Rahl smiled back blandly. “Good evening, Delthea.”
‘The same to you, Rahl.“
“If you’d get the small plates, Delthea?” Nuelya gestured toward a tall triangular cabinet in the corner closest to the dining table.
“Yes, Mother.”
“What did you do today, besides cart amphorae down to the keep?” Rahl turned to Sevien, trying to change the unspoken subject quickly.
“Mixed and blended clay. Then I shoveled the coal that Muldark delivered into the bin, except for the last bushel.
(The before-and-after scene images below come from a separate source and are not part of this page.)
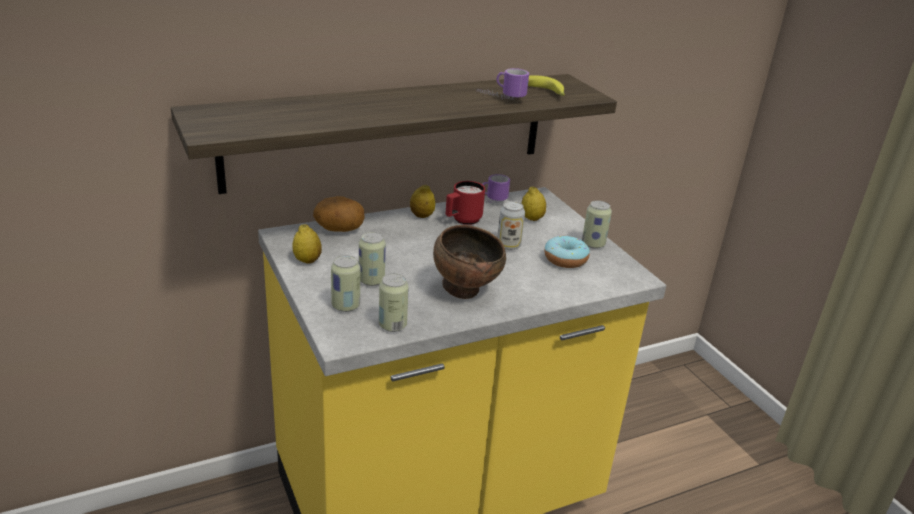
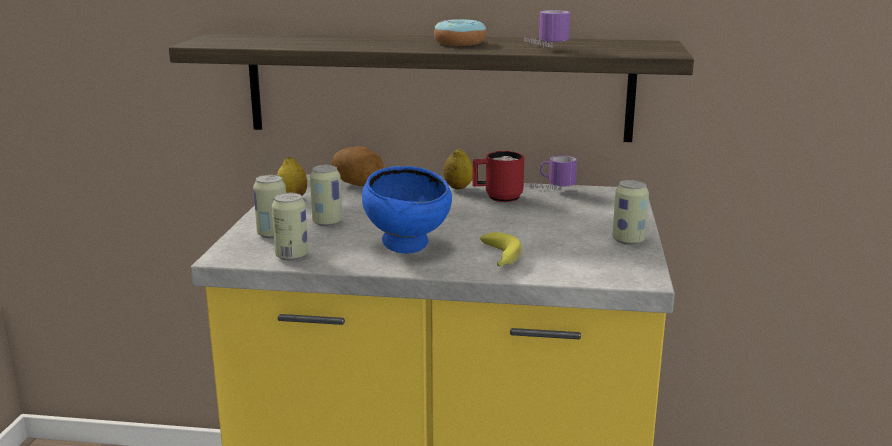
camera: 35 degrees right, 10 degrees down
(466, 291) = (409, 248): brown bowl -> blue bowl
(508, 245) = (518, 224): can -> none
(532, 219) = (583, 209): lemon -> none
(546, 93) = (610, 48): banana -> banana (499, 259)
(565, 259) = (569, 246): donut -> donut (460, 43)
I had to break that into the right-sized chunks before I loaded it into the kiln.” Sevien shook his head. “Waltar used to do it. I think he slaved to get his own works in Alaren just so someone else had to handle the coal. Clendal just went to sea, and that leaves no one but me. Anyway, someone’s got to do it. Mother and Da need to light it off tomorrow so that they can start firing the day after tomorrow for the next shipment for the Guards.”
“That far ahead?”
“We have to preheat the kiln. Otherwise, the‘ -temperature’s uneven.”
All that sounded like even more work than copying books—and a lot dirtier, reflected Rahl.
“Cold water doesn’t take off the coal easy. It takes, forever to get clean,” said Sevien.
“That’s because you’re not careful,” suggested Delthea from the kitchen area.
“And you don’t take long enough,” added Nuelya.